Re: IPA -> Ascii website
From: | Tristan Alexander McLeay <zsau@...> |
Date: | Friday, October 19, 2001, 7:47 |
At 10.41 p.m. 18.10.2001 -0400, you wrote:
>On Thu, 18 Oct 2001 21:04:34 +1000, Tristan Alexander McLeay
><zsau@...> wrote:
>
> >Um.. I've seen OE before, but that's obviously not good. If people don't
> >mind me making a suggestion:
> >
> >OE Ligature: <&>
> >ae Ligature: <&\>
> >u-dashed: <1\>
>
>Lately I've been using [æ] for the ae ligature.
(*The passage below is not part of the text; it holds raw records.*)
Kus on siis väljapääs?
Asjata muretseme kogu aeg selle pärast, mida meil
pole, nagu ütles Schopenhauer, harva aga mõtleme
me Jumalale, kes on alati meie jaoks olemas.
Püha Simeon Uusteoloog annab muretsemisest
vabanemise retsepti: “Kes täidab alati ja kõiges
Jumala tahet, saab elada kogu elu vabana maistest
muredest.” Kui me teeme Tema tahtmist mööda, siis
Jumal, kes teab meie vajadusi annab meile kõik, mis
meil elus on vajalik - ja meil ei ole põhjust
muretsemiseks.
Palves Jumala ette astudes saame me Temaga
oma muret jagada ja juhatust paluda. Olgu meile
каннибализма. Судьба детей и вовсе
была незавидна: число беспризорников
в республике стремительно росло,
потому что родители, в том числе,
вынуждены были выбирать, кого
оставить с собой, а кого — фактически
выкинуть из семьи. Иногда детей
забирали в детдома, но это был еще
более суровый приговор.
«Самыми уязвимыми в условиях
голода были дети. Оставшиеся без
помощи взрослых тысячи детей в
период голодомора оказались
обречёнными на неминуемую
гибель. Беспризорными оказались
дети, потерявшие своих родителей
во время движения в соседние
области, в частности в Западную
Although emails are _supposed_ to be encoded in Latin-1 these days, not all
readers and servers are capable of dealing with eight-bit characters such
as <ash>. Anyway, the point of ascii-IPAs is that it is in ascii.
>The central u is another
>problem. Anything out of the ordinary like [1\] would need to be explained
>every time it's used.
Not if everyone started to use it.
>On the one hand, it might be confusing to have lots
>of minor variations of ASCII-IPA rather than one or two commonly used
>standards. But on the other hand, X-SAMPA is clunky enough that it
>practically begs for improvements. It's easy to forget that ["] is primary
>stress and ['] is another way to write the palatalized diacritic, while [']
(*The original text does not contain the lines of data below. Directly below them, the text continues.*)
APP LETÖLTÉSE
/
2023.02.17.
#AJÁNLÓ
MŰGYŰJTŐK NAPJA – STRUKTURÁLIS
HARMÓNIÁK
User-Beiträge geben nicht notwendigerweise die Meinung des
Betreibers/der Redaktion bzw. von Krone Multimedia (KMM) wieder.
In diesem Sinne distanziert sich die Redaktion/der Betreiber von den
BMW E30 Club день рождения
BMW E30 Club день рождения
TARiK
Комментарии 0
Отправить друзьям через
>would make more sense as primary stress, and I can't see any reason not to
>use [,] for secondary stress. These sorts of minor changes pass by almost
>unnoticed, becoming almost a standard of their own.
The more logical and internally-consistant _j can by used in X-Sampa, thus
_j is the recommended palatisation mark in CX-Sampa. And I agree with you
on the issue of secondary stress. % is a really dodgy marker.